The biblical background for this will have to wait for another post. For now, I’ll just say that if anyone ever tries to tell you that in the Bible God cursed the Black race and made it a servant to the White race, that person is so ignorant and uninformed about what the Bible actually says that you should not listen to anything that person says about God, the Bible, or really, about anything else.
For now, it is enough to say that both in the Bible story and in the human world as a whole, God created and arranged for us to be of different races. And God did that for a very good reason.
If we look at the world around us, both the world of nature and the world of human society, we can’t help noticing the vast variety and diversity in everything God has made. In nature, there are millions of distinct species, each filling its own particular niche in the ecosystem. Even within a particular species, no two plants and no two animals are ever exactly alike.
The very same is true of human society. There are now billions of humans on earth, no two of whom are exactly alike. And they belong to millions of different families, clans, and cultures.
Did God make a mistake in creating us all to be different from one another? Not at all! In fact, God’s plan requires all different people, in all different families, clans, and cultures. Each individual human being and each family, clan, culture, and race has something unique to add. Together, in all our differences, we form a much stronger human race.
As an example of how this works, consider a company that manufactures cars. An auto manufacturer certainly needs, say, accountants. But what if every single employee were an accountant? Would any cars get manufactured? I think not! Manufacturing automobiles is a complex business. It requires people of all different characters, personalities, and skills to make it work.
Similarly, God saw that for the human race to work, there had to be all different types of people. The different races of people are part of the diversity that is required for real and strong unity in humankind. In short:
Every race, ethnicity, clan, and family adds to the whole.
Does this mean that God created some races to rule, and others to serve? No. Rather, within each race there are some people who are natural-born leaders, and many others who are willing followers. God has provided that each race and nation has within it the capabilities required to run a healthy human society.

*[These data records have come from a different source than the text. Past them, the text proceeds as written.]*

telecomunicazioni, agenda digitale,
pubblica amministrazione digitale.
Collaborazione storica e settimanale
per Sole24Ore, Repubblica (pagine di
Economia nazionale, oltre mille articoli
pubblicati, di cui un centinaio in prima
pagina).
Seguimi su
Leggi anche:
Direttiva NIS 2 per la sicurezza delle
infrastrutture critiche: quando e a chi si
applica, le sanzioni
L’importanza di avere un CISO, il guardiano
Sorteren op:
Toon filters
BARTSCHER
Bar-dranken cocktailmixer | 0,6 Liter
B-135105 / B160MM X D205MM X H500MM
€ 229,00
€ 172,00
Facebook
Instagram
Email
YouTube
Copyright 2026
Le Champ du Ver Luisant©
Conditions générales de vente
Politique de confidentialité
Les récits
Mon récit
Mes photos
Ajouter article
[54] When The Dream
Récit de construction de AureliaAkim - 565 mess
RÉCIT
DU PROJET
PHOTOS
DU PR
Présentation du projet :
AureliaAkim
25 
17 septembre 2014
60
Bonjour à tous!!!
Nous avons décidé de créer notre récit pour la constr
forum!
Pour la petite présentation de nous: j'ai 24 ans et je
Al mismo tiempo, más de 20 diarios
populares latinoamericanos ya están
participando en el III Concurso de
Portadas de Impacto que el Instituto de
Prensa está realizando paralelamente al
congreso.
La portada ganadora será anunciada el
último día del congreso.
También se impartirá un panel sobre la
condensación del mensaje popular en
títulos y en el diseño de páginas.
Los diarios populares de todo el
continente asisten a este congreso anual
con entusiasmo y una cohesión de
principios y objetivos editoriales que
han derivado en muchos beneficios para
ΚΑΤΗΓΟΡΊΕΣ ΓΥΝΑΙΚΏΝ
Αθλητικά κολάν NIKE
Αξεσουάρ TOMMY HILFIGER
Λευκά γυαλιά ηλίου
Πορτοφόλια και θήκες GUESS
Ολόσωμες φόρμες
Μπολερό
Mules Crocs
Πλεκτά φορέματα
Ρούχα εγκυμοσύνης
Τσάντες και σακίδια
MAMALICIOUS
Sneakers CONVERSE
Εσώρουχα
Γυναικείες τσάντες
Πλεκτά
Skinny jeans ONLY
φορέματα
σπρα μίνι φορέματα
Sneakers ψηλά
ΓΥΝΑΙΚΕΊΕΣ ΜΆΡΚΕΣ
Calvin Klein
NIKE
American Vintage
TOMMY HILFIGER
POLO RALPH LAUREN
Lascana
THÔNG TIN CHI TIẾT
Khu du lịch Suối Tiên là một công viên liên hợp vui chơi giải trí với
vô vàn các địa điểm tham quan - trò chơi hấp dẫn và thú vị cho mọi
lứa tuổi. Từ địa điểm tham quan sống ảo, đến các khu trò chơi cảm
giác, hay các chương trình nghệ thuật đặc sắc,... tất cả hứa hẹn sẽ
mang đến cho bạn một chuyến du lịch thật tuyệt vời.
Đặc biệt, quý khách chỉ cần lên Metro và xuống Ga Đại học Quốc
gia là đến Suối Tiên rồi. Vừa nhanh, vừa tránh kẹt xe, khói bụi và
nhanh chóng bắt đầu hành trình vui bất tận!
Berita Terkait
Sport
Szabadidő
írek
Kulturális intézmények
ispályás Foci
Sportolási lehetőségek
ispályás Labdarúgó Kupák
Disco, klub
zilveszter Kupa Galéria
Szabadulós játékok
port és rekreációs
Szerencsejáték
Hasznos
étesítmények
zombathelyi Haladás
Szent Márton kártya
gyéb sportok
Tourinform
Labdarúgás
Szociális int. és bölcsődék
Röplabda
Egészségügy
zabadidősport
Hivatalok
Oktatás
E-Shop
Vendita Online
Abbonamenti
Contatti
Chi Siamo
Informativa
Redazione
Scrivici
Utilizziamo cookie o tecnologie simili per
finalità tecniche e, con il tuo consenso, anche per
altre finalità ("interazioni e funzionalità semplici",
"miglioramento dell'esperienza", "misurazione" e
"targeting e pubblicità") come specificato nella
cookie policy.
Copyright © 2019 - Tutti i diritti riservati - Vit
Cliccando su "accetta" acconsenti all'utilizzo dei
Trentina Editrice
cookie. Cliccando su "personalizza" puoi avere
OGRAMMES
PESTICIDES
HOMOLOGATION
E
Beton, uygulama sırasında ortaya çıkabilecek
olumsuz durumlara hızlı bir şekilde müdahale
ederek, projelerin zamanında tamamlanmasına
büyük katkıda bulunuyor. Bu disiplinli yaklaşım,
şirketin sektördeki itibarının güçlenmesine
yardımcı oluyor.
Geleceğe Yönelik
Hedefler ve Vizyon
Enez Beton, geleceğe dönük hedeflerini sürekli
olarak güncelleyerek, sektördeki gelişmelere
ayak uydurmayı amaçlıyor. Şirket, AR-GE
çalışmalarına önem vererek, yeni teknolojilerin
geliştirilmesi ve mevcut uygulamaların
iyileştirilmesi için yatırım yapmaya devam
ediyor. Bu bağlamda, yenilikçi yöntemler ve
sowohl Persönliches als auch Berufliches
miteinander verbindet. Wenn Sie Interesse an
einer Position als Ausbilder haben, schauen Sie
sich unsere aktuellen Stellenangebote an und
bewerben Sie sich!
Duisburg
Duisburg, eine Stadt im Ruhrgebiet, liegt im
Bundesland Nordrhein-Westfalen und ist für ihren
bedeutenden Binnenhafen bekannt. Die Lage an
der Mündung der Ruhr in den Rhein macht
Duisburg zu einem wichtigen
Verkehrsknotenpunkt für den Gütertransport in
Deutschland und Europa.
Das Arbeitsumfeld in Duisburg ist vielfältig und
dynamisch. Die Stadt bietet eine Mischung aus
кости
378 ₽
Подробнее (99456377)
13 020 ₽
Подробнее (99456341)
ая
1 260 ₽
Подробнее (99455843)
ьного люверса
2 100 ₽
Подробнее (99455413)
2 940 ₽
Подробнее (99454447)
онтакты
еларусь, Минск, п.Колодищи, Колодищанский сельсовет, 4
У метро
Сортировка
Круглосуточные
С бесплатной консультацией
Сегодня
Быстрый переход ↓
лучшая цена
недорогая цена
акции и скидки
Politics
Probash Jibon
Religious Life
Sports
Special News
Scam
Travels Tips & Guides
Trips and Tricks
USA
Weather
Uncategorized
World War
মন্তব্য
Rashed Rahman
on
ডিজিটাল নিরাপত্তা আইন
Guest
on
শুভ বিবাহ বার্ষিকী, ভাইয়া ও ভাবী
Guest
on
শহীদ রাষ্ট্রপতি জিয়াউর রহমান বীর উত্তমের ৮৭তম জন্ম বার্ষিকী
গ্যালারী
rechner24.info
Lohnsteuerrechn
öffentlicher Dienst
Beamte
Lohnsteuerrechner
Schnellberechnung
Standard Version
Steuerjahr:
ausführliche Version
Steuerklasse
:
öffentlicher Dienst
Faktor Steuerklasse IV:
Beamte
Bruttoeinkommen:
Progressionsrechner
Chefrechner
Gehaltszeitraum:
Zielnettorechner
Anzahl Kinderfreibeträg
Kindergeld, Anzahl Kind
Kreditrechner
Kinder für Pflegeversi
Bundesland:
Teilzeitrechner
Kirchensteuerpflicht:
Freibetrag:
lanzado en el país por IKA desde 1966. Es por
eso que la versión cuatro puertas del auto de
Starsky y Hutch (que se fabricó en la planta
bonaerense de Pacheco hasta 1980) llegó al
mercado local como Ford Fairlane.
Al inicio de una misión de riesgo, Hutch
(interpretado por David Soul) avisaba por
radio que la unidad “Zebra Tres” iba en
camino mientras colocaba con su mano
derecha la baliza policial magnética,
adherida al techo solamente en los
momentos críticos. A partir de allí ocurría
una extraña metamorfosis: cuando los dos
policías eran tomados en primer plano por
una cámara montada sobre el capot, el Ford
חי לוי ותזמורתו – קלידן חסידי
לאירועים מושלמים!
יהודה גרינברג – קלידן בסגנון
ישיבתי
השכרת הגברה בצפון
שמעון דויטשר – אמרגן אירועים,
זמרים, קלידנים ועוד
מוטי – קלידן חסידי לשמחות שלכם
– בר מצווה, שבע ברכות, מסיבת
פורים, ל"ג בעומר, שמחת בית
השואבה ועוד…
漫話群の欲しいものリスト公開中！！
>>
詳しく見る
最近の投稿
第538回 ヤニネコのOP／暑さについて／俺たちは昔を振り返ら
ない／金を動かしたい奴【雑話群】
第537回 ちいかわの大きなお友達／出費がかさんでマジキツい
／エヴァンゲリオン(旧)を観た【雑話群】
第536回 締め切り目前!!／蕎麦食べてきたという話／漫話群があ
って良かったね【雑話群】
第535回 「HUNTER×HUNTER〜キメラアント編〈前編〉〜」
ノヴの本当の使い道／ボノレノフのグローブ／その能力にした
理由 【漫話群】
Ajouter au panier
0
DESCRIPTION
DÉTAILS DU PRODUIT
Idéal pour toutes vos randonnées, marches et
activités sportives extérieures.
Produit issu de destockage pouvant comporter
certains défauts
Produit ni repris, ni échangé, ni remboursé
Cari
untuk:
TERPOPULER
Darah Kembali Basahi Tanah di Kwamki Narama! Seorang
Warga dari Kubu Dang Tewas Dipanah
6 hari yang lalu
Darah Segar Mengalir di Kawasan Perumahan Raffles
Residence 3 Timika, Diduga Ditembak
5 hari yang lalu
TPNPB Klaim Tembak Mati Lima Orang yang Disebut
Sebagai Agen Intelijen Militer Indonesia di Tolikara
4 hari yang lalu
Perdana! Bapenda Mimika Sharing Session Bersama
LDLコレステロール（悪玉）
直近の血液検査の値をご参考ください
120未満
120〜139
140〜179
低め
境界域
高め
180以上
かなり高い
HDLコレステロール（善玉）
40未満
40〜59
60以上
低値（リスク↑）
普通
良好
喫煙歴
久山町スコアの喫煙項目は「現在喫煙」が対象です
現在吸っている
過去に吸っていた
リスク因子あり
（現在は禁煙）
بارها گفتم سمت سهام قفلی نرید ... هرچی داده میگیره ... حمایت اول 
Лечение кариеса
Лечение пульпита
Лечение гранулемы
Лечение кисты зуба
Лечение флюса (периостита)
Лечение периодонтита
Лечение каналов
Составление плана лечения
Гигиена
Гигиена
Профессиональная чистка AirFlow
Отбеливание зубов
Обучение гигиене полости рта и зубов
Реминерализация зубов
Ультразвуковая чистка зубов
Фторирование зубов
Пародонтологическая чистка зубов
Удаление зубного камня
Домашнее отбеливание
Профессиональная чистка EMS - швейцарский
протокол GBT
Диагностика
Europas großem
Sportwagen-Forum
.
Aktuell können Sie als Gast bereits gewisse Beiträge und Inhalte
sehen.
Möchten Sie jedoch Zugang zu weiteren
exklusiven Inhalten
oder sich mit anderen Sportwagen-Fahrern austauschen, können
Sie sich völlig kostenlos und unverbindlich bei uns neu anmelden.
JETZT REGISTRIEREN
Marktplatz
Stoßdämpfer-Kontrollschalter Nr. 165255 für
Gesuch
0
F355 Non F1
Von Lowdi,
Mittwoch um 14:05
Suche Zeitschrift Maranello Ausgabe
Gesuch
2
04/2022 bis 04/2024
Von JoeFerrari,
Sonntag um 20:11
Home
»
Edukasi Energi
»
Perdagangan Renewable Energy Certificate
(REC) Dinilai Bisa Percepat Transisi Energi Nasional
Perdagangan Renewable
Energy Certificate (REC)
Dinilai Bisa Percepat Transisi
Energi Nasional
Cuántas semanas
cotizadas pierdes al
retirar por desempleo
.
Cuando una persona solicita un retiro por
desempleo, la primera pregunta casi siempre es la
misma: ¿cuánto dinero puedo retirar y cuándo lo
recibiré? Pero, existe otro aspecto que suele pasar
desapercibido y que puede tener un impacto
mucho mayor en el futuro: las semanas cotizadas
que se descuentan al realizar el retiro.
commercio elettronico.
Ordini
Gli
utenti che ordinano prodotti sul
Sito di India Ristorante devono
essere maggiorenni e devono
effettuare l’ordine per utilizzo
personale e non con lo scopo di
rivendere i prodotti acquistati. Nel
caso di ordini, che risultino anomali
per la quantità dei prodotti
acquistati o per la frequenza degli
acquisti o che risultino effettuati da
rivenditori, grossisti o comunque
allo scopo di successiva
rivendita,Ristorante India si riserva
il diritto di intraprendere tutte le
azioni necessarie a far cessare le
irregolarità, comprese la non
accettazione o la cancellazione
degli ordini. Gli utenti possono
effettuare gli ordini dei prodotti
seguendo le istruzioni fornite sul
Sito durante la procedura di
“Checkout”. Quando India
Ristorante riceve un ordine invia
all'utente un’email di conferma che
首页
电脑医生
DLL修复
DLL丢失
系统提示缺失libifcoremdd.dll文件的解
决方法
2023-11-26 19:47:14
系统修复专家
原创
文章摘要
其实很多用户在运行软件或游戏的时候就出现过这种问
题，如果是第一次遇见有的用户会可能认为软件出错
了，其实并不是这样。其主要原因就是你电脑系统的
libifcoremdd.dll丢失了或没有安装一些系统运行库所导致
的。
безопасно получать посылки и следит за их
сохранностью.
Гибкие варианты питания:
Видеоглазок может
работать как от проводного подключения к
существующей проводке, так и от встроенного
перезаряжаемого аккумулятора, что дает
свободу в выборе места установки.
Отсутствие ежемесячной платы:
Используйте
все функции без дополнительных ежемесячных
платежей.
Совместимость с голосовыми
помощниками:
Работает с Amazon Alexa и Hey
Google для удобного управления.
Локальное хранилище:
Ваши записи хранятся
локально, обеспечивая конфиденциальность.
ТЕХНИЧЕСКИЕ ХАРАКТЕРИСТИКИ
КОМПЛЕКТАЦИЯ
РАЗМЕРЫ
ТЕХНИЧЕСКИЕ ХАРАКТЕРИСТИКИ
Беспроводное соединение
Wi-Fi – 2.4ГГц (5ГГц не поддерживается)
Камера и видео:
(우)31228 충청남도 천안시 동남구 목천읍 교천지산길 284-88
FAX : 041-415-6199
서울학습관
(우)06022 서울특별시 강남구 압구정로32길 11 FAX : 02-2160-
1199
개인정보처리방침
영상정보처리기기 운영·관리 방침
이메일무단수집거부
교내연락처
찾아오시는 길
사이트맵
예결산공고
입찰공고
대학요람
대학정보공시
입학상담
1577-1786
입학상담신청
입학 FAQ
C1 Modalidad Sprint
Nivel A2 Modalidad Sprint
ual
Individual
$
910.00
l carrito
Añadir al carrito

Yet it is in the friendly and cooperative interaction of all the different races and nations that humankind reaches its greatest effectiveness and potential. Each adds its own unique character and contribution to the whole, so that together we are stronger than we could ever be separately.
Black Lives Matter
This is why Black lives matter. Black Lives Matter is about recognizing that Blacks are important to the country and to the world. Blacks have their own unique contributions that no one else can make in the same way.
When Black Lives Matter, everyone will be better off. Everyone will benefit from the richness of partnership with one of the races that God has created to be an integral part of the richness of our beloved human race.
This is why we hope you, our readers, will join us in affirming that Black Lives Matter.